(Stored items)
——

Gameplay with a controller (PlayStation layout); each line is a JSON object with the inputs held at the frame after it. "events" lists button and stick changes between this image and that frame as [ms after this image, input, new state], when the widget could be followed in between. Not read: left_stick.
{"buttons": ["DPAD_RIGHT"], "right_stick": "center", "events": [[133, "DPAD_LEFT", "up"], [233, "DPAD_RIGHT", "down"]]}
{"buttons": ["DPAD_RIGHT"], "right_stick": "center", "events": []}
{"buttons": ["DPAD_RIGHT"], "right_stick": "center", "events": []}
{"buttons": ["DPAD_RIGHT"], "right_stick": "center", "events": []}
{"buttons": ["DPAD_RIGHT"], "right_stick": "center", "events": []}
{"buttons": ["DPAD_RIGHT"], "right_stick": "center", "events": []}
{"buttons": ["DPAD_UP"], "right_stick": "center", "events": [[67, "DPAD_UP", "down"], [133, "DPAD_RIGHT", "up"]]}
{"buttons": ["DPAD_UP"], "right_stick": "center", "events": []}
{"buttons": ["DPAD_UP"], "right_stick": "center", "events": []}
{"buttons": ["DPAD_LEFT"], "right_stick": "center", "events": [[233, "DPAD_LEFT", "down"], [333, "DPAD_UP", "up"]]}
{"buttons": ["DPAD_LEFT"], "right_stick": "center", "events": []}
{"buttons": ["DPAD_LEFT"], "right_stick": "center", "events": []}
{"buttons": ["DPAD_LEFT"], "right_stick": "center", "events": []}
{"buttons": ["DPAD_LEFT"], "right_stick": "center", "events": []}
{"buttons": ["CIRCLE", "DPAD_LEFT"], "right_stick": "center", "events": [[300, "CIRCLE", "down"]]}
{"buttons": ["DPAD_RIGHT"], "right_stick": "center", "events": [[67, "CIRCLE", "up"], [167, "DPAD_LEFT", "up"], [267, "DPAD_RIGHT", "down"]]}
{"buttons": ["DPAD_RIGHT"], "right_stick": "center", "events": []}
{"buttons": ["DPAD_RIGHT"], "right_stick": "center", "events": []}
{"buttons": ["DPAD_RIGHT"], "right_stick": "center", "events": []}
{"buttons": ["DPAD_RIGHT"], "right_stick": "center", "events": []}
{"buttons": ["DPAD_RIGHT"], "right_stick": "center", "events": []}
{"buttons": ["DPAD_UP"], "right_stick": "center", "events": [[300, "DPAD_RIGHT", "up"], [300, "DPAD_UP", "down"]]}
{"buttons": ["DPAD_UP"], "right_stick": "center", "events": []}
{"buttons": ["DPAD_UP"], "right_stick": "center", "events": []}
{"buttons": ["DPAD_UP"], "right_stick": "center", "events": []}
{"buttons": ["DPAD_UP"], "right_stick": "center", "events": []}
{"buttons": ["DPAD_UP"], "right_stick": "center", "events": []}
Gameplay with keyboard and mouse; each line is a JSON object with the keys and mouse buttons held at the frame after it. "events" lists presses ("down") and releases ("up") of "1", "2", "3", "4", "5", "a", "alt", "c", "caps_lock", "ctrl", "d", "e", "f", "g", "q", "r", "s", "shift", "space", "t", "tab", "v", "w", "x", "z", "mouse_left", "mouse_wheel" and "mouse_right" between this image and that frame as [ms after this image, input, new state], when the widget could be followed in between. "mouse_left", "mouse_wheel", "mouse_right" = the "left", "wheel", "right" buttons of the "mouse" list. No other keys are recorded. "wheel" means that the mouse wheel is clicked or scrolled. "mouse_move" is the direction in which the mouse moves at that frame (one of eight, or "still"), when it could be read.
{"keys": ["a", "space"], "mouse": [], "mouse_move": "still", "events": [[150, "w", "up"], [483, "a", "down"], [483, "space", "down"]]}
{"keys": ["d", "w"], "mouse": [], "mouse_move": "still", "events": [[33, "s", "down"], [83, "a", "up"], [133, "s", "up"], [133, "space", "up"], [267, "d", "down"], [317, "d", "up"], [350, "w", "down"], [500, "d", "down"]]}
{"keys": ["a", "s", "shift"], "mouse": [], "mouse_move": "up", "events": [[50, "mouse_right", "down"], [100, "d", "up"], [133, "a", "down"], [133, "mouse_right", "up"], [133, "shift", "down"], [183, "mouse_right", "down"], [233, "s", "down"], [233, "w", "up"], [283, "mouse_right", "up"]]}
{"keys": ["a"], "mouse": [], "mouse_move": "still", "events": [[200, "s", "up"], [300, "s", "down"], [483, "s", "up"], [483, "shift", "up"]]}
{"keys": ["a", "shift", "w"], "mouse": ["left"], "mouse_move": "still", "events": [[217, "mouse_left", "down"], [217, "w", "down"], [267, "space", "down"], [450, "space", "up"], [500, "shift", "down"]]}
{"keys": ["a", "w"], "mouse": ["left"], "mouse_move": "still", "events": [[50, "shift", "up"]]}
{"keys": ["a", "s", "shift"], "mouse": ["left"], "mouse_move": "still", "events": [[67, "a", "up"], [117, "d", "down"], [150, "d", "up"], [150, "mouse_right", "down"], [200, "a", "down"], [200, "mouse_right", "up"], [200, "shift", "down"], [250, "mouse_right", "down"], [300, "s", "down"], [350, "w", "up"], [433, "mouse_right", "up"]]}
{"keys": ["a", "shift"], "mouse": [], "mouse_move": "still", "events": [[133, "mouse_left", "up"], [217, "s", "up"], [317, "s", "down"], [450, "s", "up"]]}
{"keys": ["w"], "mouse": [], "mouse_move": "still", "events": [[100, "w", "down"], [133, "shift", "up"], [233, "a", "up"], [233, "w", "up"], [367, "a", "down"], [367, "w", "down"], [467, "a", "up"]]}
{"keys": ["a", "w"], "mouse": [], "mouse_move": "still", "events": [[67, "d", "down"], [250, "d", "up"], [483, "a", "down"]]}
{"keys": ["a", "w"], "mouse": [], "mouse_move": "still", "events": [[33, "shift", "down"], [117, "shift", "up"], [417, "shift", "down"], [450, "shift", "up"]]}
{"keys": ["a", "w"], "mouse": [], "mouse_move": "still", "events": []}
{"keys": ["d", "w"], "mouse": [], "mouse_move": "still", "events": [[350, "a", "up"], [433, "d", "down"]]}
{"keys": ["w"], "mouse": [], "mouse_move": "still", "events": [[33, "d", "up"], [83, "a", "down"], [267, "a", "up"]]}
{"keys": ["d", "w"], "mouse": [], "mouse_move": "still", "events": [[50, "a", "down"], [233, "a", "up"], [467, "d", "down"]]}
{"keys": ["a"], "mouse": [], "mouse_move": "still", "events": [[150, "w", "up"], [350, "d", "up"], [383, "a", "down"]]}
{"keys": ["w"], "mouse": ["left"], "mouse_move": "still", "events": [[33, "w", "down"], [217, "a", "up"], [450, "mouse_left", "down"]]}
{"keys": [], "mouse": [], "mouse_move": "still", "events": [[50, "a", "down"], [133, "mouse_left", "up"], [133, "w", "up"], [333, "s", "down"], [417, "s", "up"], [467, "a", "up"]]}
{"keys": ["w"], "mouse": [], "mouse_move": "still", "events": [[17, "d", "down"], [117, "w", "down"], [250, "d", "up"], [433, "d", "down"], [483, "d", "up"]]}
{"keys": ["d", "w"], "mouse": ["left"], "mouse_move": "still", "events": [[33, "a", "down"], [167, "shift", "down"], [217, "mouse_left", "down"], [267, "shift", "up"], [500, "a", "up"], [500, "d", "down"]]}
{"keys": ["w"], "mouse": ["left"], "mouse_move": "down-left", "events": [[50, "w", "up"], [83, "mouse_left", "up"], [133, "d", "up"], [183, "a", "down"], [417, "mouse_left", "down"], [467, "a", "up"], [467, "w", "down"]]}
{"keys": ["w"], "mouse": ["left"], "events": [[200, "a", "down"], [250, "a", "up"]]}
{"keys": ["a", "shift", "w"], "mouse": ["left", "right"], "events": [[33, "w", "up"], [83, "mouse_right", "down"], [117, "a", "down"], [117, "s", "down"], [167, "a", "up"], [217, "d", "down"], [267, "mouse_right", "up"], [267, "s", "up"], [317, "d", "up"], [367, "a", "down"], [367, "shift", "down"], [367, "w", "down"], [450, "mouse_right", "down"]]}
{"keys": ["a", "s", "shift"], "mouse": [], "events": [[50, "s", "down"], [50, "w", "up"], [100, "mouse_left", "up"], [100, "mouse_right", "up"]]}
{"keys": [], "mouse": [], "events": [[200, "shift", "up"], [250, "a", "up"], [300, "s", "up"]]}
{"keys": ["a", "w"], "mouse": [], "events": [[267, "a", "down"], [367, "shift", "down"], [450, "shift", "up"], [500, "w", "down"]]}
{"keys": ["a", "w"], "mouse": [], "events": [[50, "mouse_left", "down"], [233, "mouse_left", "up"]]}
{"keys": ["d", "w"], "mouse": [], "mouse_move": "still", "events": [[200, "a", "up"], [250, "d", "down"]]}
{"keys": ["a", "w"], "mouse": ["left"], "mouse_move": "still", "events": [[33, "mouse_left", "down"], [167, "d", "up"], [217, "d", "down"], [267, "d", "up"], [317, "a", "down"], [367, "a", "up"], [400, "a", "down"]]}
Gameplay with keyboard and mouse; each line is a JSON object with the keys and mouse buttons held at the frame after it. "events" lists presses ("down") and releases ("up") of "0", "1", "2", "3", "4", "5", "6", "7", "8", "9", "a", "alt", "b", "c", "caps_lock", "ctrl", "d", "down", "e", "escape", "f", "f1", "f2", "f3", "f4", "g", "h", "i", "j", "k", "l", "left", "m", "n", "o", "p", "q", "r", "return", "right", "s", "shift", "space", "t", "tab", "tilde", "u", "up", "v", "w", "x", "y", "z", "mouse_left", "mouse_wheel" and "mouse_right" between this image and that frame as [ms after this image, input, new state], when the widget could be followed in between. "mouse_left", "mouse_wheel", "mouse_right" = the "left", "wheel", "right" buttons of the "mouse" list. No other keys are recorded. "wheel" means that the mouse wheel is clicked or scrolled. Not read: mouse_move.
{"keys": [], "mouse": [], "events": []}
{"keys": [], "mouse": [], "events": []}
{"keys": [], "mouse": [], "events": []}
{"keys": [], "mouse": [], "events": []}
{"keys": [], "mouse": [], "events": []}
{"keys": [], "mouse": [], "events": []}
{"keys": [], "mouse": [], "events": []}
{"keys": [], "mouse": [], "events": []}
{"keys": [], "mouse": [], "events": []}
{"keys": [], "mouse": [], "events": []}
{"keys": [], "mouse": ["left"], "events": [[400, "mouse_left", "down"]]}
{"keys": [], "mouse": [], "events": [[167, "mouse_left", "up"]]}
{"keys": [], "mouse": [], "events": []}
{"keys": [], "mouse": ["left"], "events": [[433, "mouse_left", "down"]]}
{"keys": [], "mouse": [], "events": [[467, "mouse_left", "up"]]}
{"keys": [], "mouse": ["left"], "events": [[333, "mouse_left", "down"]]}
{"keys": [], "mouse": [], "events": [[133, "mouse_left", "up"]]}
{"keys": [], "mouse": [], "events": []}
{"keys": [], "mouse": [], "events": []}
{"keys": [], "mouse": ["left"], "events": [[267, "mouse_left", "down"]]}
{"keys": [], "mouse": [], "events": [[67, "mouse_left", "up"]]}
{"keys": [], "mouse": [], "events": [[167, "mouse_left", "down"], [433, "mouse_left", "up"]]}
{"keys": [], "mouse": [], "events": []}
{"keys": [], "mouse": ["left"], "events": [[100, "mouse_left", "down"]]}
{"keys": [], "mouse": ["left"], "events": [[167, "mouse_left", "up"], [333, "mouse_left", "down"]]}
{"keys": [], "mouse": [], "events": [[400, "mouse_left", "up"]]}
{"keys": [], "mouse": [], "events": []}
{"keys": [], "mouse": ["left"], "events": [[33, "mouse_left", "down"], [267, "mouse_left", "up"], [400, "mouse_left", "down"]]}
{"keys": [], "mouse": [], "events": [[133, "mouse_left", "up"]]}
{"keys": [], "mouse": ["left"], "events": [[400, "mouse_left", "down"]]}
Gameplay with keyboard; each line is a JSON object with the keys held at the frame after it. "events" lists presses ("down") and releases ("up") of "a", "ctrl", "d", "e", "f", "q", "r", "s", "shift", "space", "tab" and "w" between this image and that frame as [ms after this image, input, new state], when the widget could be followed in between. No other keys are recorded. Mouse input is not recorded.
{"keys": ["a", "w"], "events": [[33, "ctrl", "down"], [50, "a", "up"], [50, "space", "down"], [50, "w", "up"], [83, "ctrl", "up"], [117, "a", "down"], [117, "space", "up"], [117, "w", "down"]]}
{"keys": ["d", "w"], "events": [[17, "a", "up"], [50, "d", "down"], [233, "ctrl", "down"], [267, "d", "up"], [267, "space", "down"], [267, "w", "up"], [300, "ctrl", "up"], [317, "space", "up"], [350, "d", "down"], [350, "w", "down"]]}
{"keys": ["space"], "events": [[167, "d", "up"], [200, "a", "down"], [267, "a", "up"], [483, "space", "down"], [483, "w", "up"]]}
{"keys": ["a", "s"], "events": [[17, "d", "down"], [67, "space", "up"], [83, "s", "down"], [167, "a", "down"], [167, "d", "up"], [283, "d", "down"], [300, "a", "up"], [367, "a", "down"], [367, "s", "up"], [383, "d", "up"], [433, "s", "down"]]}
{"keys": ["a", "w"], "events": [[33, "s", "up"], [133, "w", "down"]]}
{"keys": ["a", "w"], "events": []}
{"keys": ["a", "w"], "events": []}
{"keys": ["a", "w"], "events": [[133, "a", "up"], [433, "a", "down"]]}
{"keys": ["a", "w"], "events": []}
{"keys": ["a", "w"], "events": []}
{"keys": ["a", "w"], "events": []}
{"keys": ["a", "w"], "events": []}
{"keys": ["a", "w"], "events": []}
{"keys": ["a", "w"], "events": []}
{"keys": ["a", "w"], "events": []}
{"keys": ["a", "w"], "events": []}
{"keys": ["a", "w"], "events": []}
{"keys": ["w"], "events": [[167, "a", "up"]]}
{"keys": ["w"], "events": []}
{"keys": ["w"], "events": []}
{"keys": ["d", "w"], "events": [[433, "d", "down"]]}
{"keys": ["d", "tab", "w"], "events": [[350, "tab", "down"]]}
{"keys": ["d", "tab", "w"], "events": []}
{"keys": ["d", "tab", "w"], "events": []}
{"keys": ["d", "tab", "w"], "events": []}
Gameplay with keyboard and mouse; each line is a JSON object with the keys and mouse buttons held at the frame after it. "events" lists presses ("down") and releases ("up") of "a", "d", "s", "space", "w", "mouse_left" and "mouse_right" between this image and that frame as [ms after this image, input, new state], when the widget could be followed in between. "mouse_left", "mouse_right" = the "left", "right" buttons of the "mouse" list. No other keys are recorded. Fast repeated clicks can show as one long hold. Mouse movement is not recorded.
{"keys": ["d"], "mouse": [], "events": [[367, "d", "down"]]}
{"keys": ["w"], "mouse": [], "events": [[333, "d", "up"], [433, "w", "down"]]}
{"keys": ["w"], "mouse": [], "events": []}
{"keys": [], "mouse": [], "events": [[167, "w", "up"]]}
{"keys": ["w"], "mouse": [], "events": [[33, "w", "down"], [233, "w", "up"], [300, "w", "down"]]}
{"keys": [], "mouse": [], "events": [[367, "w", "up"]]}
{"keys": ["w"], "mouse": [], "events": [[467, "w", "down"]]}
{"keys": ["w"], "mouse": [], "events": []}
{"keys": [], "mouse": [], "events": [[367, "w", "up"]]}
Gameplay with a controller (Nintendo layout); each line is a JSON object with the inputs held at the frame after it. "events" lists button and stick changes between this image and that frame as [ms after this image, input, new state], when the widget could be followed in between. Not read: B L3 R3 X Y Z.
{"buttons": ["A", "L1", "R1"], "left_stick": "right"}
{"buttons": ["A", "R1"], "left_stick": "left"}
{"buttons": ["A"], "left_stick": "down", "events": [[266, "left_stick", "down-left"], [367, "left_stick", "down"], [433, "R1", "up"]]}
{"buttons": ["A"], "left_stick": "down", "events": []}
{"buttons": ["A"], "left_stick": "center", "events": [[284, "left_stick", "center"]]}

——

## Work request
Whenever a line of the data holds the string "CIRCLE", pick that line out.

## Solution for this problem
{"buttons": ["CIRCLE", "DPAD_LEFT"], "right_stick": "center", "events": [[300, "CIRCLE", "down"]]}
{"buttons": ["DPAD_RIGHT"], "right_stick": "center", "events": [[67, "CIRCLE", "up"], [167, "DPAD_LEFT", "up"], [267, "DPAD_RIGHT", "down"]]}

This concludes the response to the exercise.